JOB ITEM:
Look below for the line containing "東京都千代田区 / 博物館・科学館, 体験施設" and the line containing "nike asli dan palsu, karena sampai saat", then set down both and every line between them exactly, without pictures.

****

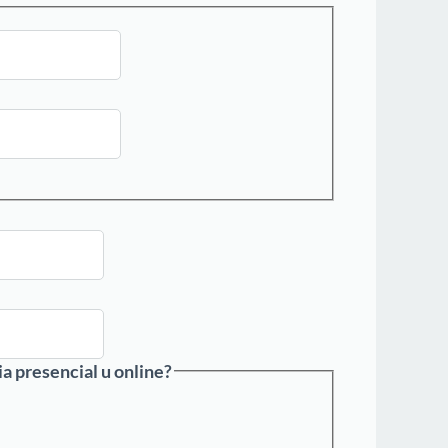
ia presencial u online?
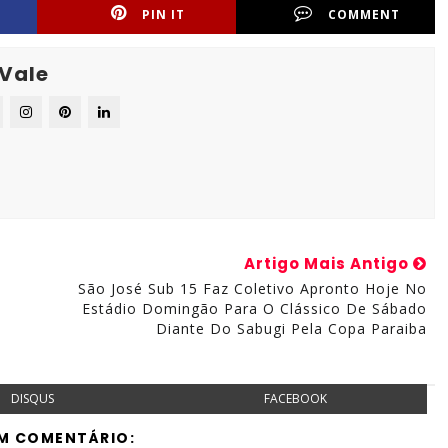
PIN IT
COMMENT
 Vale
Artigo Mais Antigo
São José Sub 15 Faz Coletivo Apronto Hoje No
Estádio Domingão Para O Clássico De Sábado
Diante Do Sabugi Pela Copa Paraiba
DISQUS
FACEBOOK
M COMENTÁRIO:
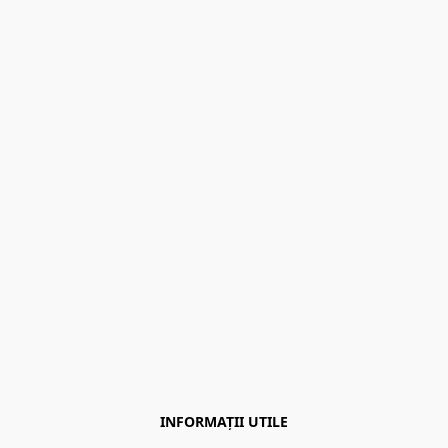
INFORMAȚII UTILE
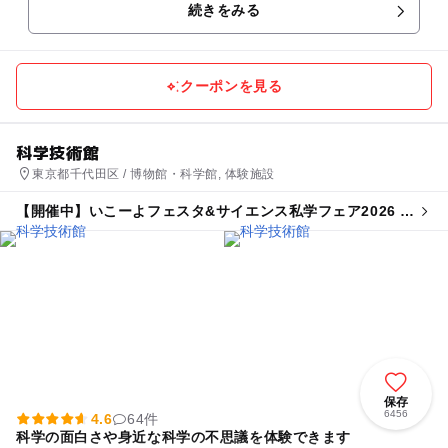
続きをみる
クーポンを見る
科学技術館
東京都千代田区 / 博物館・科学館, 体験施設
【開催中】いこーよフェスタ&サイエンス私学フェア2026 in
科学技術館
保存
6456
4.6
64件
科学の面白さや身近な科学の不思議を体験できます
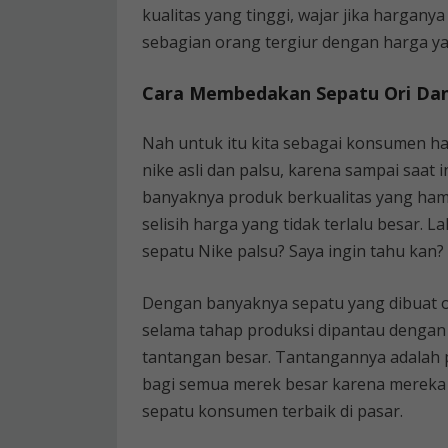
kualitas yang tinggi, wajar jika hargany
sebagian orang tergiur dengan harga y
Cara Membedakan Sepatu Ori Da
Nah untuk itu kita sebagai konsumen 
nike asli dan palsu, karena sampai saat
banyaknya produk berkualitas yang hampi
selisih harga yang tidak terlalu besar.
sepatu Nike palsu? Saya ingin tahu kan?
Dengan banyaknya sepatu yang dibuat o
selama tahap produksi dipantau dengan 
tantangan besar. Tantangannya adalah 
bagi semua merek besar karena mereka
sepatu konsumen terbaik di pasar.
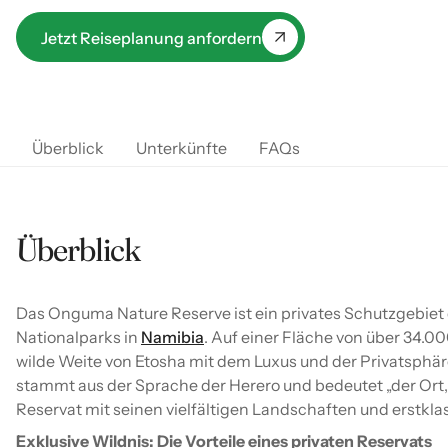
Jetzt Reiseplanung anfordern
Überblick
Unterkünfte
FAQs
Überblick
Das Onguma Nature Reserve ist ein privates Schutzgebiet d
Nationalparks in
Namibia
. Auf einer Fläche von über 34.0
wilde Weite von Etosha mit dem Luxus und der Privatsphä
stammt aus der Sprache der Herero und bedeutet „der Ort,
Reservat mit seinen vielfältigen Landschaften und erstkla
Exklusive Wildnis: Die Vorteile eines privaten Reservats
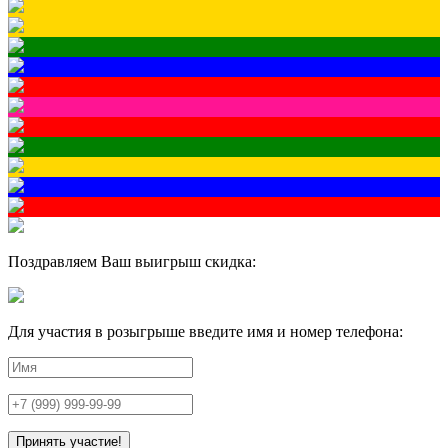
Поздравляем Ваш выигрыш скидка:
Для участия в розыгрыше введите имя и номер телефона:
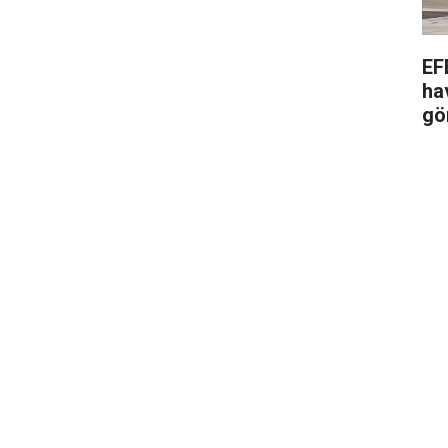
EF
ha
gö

****

RESPONSE BOX:
東京都千代田区 / 博物館・科学館, 体験施設
【開催中】いこーよフェスタ&サイエンス私学フェア2026 in
科学技術館
保存
6456
4.6
64件
科学の面白さや身近な科学の不思議を体験できます
kualitas yang tinggi, wajar jika hargany
sebagian orang tergiur dengan harga y
Cara Membedakan Sepatu Ori Da
Nah untuk itu kita sebagai konsumen 
nike asli dan palsu, karena sampai saat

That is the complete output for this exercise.